Too little? Biggest change for ASP.NET from release of ASP.NET!
"Too much of pain" was the first (and last) thing I said when trying to configure ruby on ubuntu. Or tried to download some app and run it.
I guess all those thousands of Rails apps running on Ubuntu had some kind of magic or secret knowledge to get that working. Going open source and posting some libs on Github is 'Huge'? That's kind of funny considering how much is out there, top notch, and did it way before MS did, and yet, it wasn't "huge" for them.
I think Hudo's point is that experience with technologies is subjective. I loathe Windows after having been comfortable in terminal, and I loathe Eclipse after having been comfortable in VS.

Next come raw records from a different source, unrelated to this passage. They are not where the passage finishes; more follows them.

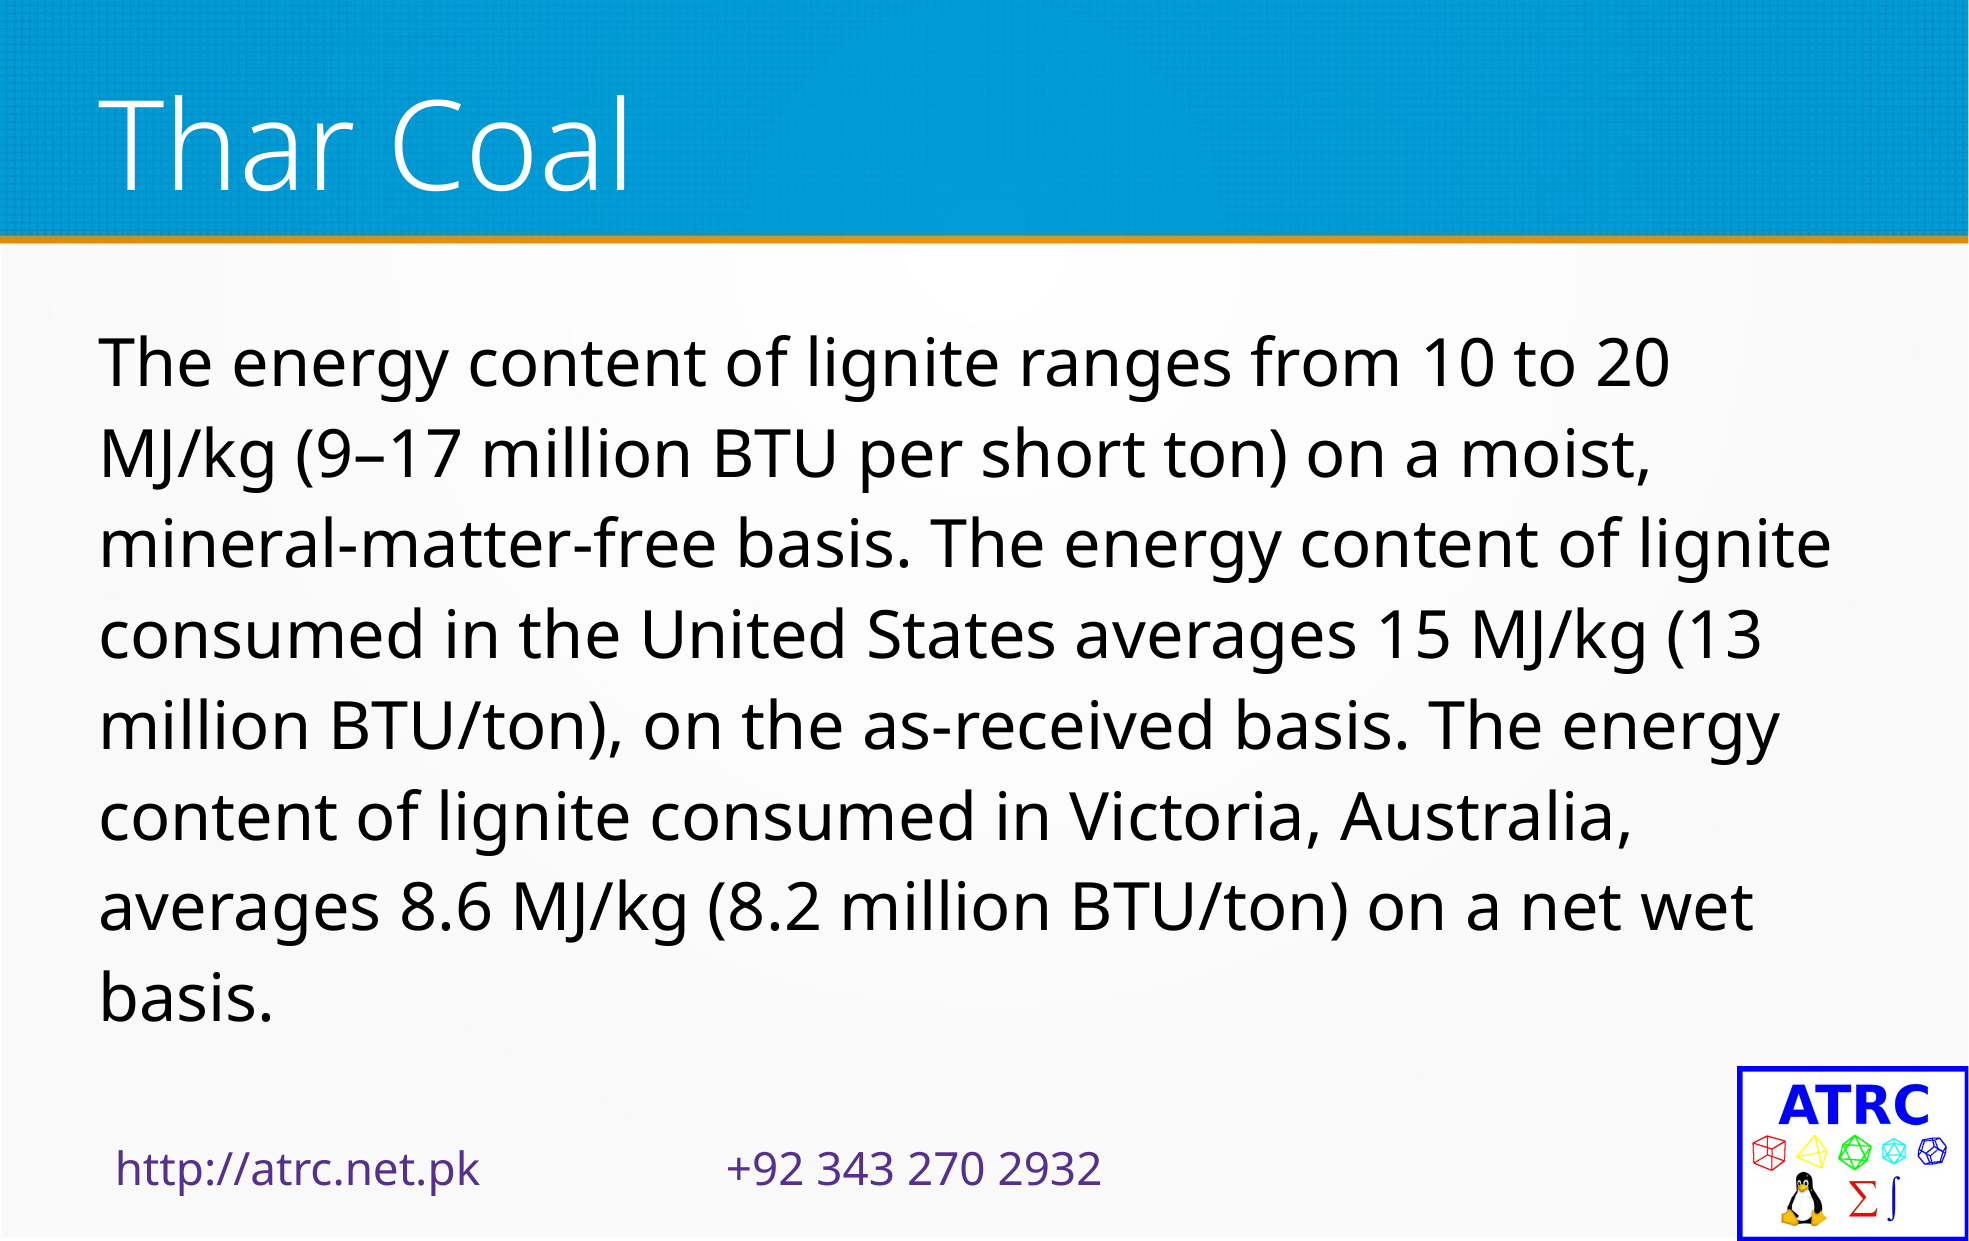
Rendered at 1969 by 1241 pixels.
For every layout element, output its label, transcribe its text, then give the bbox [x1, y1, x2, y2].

title Thar Coal [98, 19, 1870, 227]
picture [0, 233, 1969, 1241]
list The energy content of lignite ranges from 10 to 20 MJ/kg (9–17 million BTU per short ton) on a moist, mineral-matter-free basis. The energy content of lignite consumed in the United States averages 15 MJ/kg (13 million BTU/ton), on the as-received basis. The energy content of lignite consumed in Victoria, Australia, averages 8.6 MJ/kg (8.2 million BTU/ton) on a net wet basis. [98, 315, 1861, 1081]
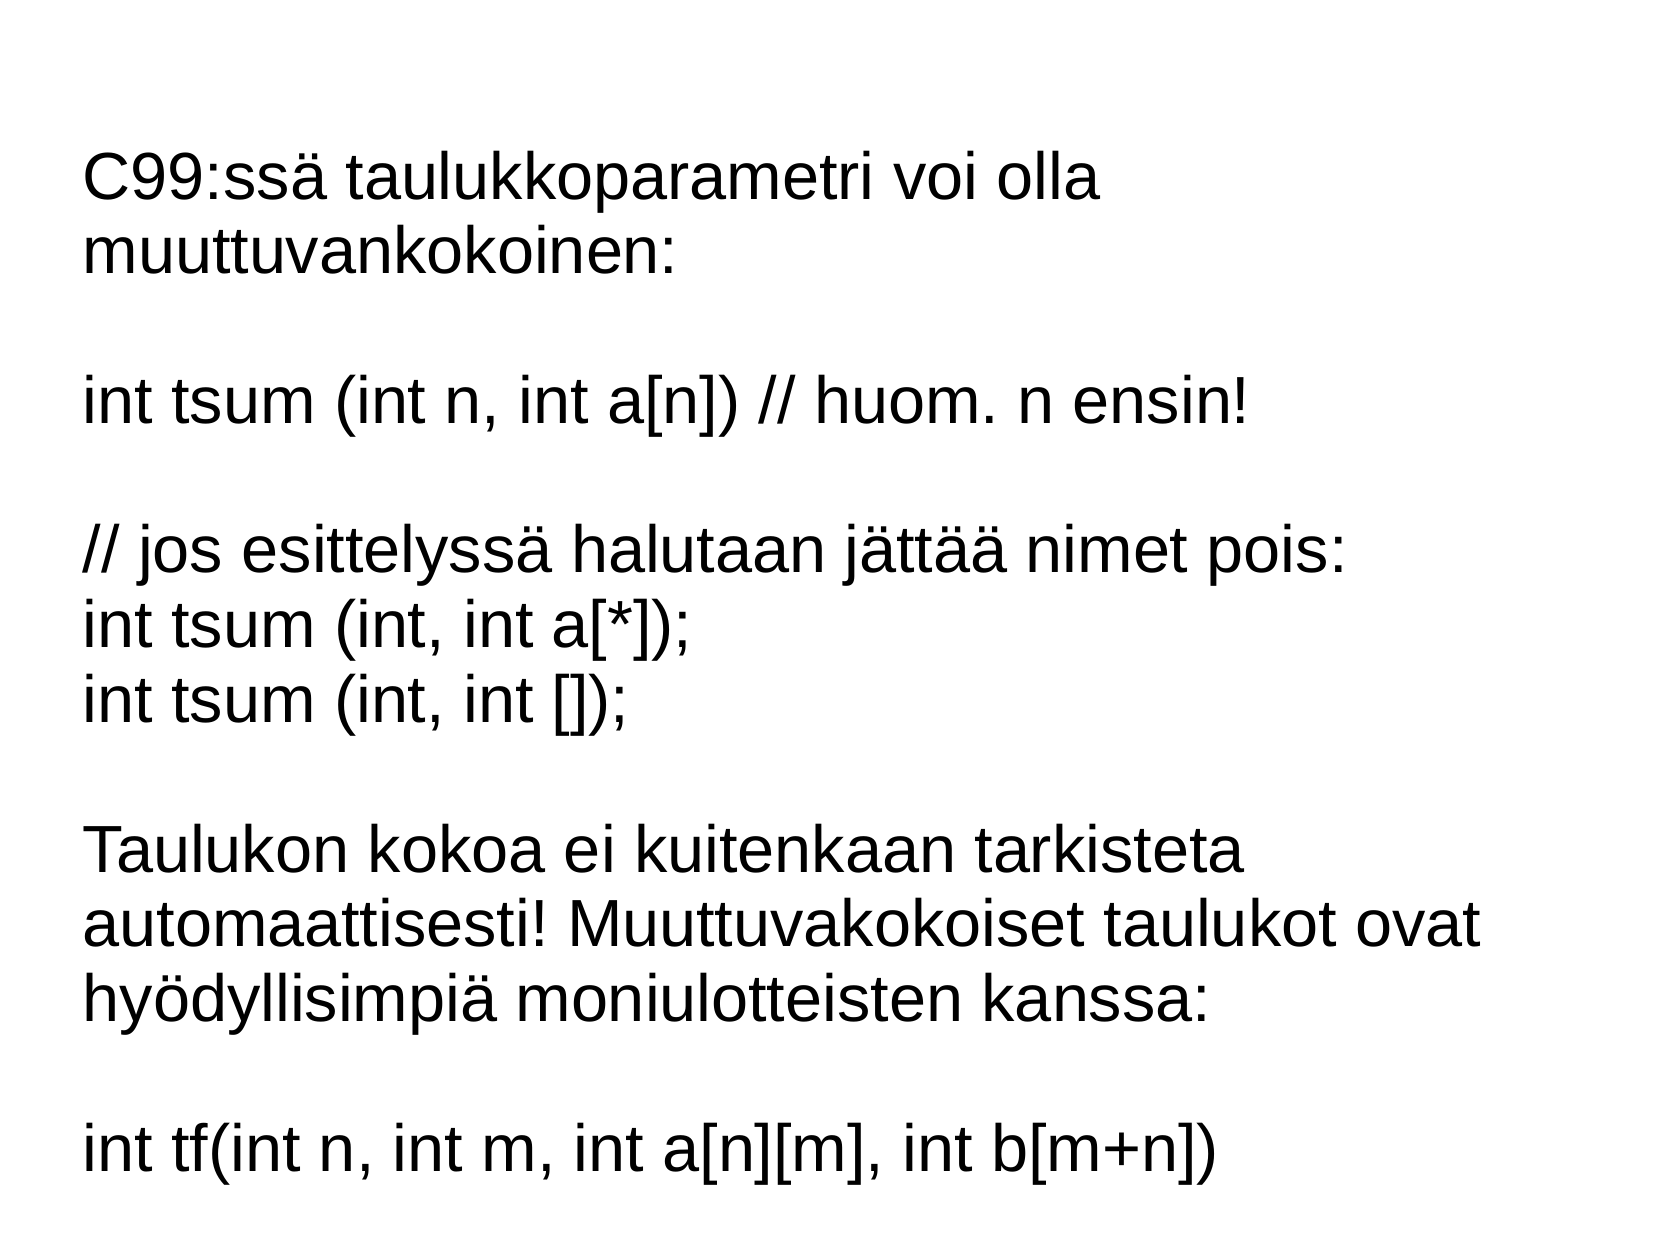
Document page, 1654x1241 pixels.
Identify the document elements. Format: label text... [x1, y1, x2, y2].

text_box C99:ssä taulukkoparametri voi olla muuttuvankokoinen: int tsum (int n, int a[n]) // huom. n ensin! // jos esittelyssä halutaan jättää nimet pois: int tsum (int, int a[*]); int tsum (int, int []); Taulukon kokoa ei kuitenkaan tarkisteta automaattisesti! Muuttuvakokoiset taulukot ovat hyödyllisimpiä moniulotteisten kanssa: int tf(int n, int m, int a[n][m], int b[m+n]) [82, 138, 1571, 1241]
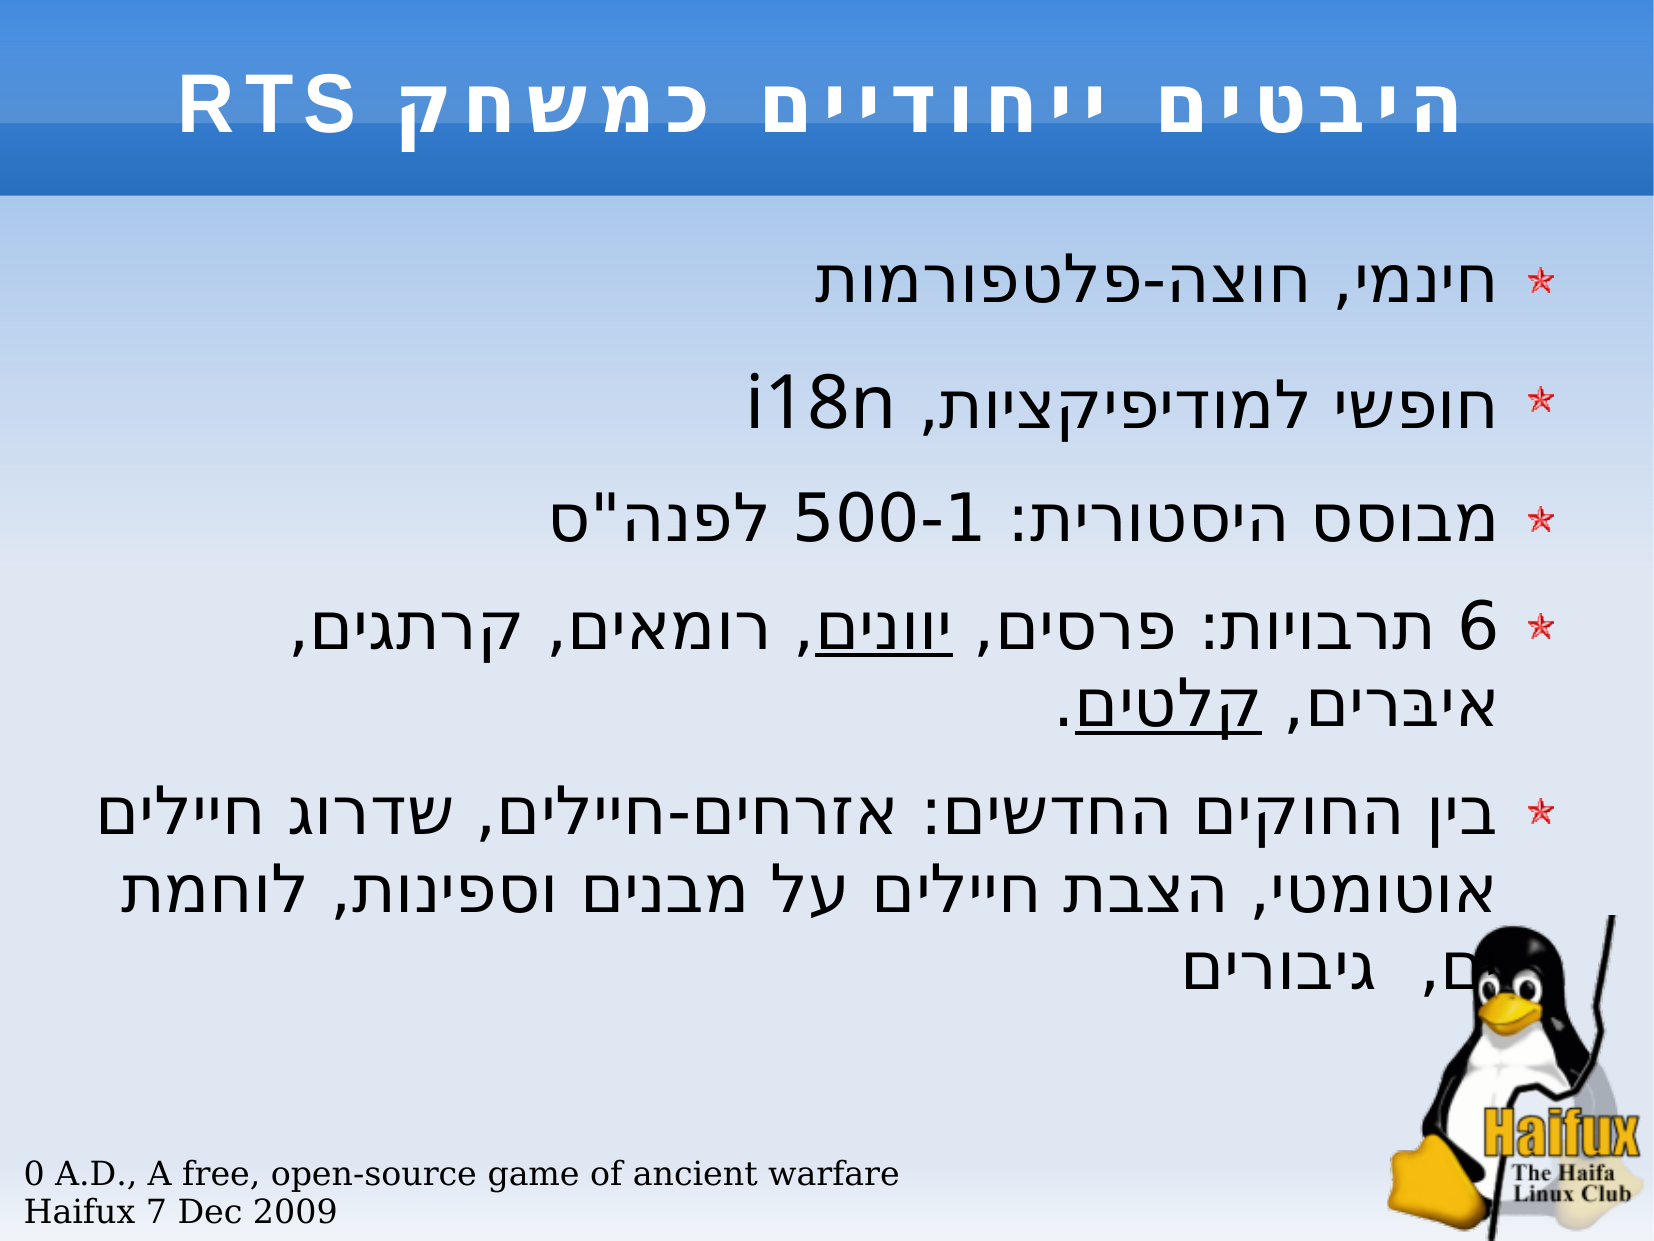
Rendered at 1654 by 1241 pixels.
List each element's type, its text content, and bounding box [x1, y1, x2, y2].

title היבטים ייחודיים כמשחק RTS [29, 29, 1625, 178]
picture [0, 0, 1654, 1241]
list חינמי, חוצה-פלטפורמות חופשי למודיפיקציות, i18n מבוסס היסטורית: 500-1 לפנה"ס 6 תרבויות: פרסים, יוונים, רומאים, קרתגים, איבּרים, קלטים. בין החוקים החדשים: אזרחים-חיילים, שדרוג חיילים אוטומטי, הצבת חיילים על מבנים וספינות, לוחמת ים, גיבורים [82, 240, 1571, 1099]
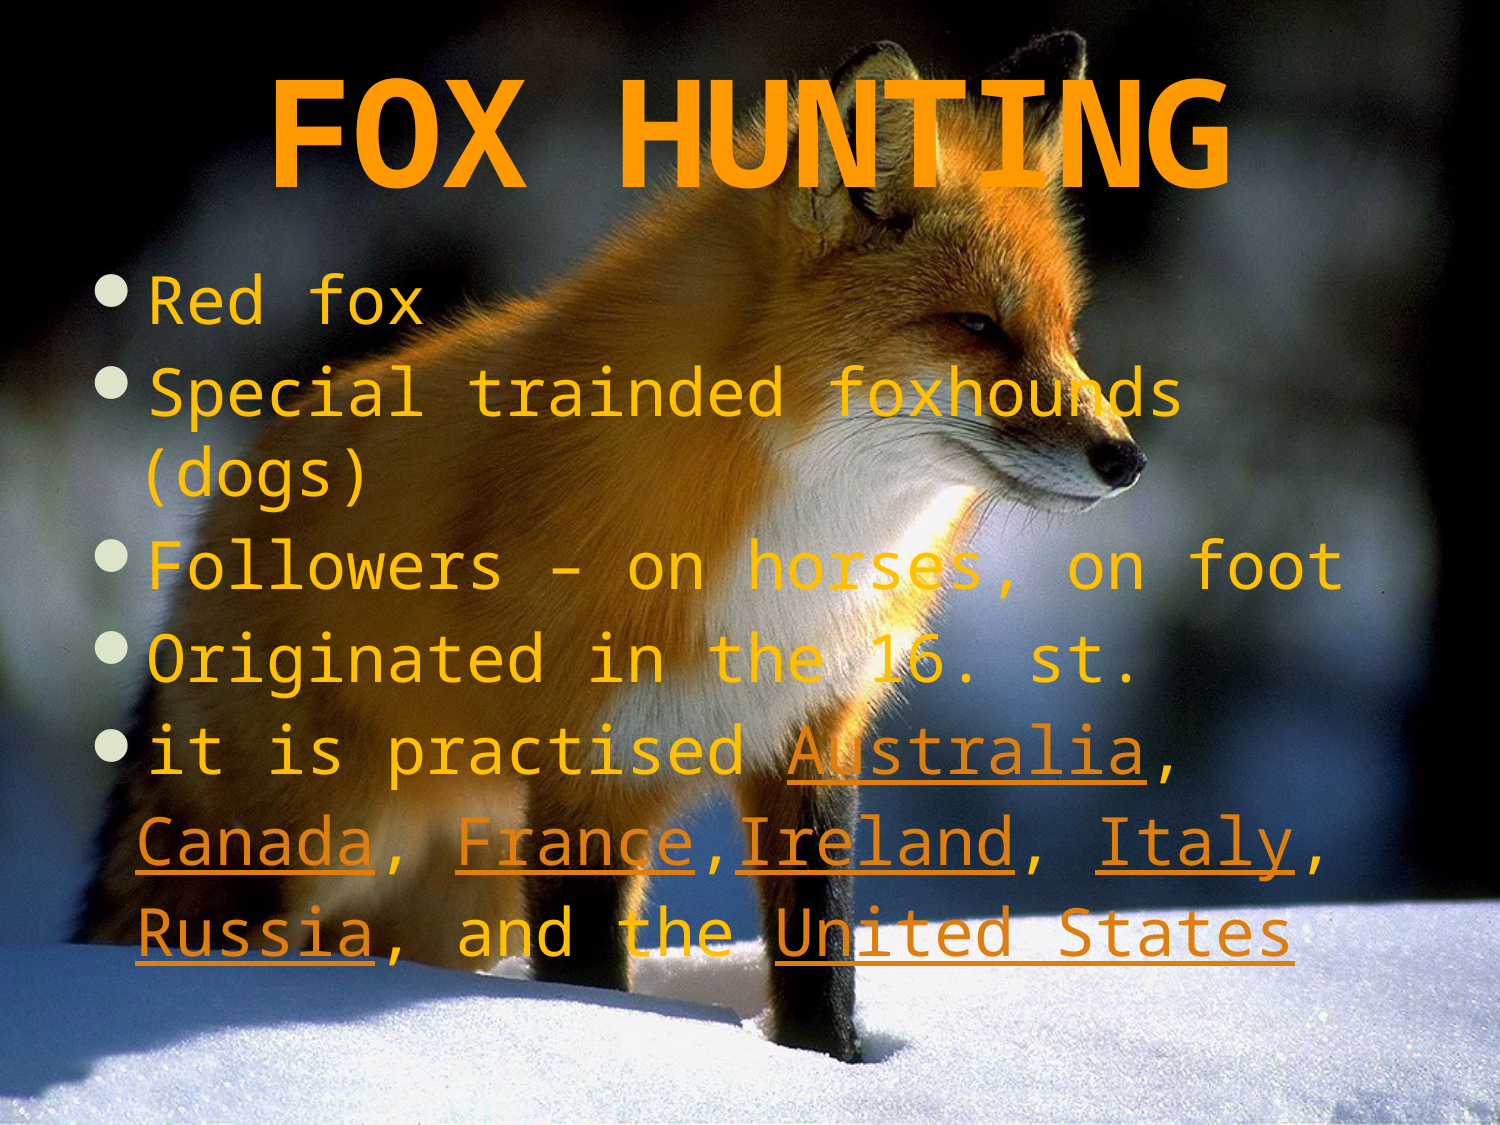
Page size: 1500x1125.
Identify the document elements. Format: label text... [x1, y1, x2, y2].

list Red fox Special trainded foxhounds (dogs) Followers – on horses, on foot Originated in the 16. st. it is practised Australia, Canada, France,Ireland, Italy, Russia, and the United States [75, 249, 1425, 1000]
picture [0, 0, 1500, 1125]
title FOX HUNTING [75, 24, 1425, 225]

I've gotten apps working on .net and ubuntu -- configuration was a drag in both, but it works, and isn't the entire basis for loving or hating a platform. So what I'm saying is I agree with your comment.
The catch here (and point) is why should you have to switch from VS at all? If it's a real source code editor shouldn't it handle Java, Clojure, Haskell, Python, Ruby, JavaScript, etc all just fine? Some of the oldest and free editors do and do it well. I realize MS has an agenda (perhaps) or they've de-prioritized any of these features into oblivion -- but who are they serving, I certainly didn't feel it was me even after giving them a lot of $ for VS.
Other editors certainly 'do it', but they're so embarassingly bad that a huge amount of non-VS devs resort to using text editors instead of dealing with the clunky IDEs.